### Exercise description
According to the text about the research awards announcement, how many applications were received across the two funding calls?

── Study text

IBS and CU Population Center (CUPC) are excited to announce the winning proposals for Research Development Awards/Seed Grants. We had a total of 9 applications between the two funding calls and were able to fund almost $79,000 in awards using IBS, CUPC, and Program funds. 

The IBS Research Development Awards were open to all CU faculty and research staff (with preference given to IBS Fellows and staff), and particularly welcomed proposals that advanced equity, diversity, and inclusion themes in substance, methods, and personnel. The CUPC Seed Grants sought proposals that highlighted health behaviors and disparities, reproductive health, gene-environment, environmental demography, and migration as well as work within the Rocky Mountain Research Data Center (RMRDC) or in collaboration with CU’s Earth Lab.

IBS and CUPC would like to acknowledge that several additional IBS Programs contributed finances to allow us to fund more of the awards than we had initially been able to budget for. Thank you to the Environment and Society Program, the Prevention Science Program, and the Program on International Development for your contributions.

────
── Source information

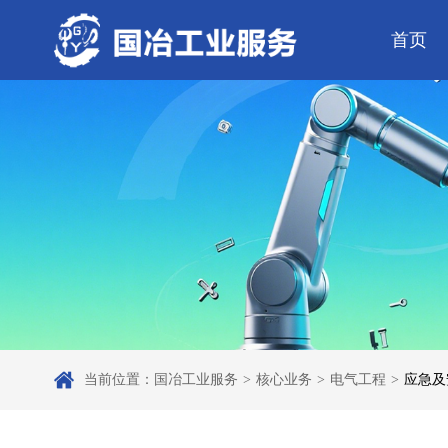
首页
公司简介
电气工程
芯片 • 半导体
公司动态
发展历程
钢结构工程
人工智能 • 机器
行业资讯
弱电工程
工业母机 • 精密装备
工业百科
设备安装
工业问答
新材料 • 特种金
全部
自动化工程
其它工程
机电
安装
当前位置：
国冶工业服务
>
核心业务
>
电气工程
>
应急及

────

### Written answer
A total of 9 applications were received.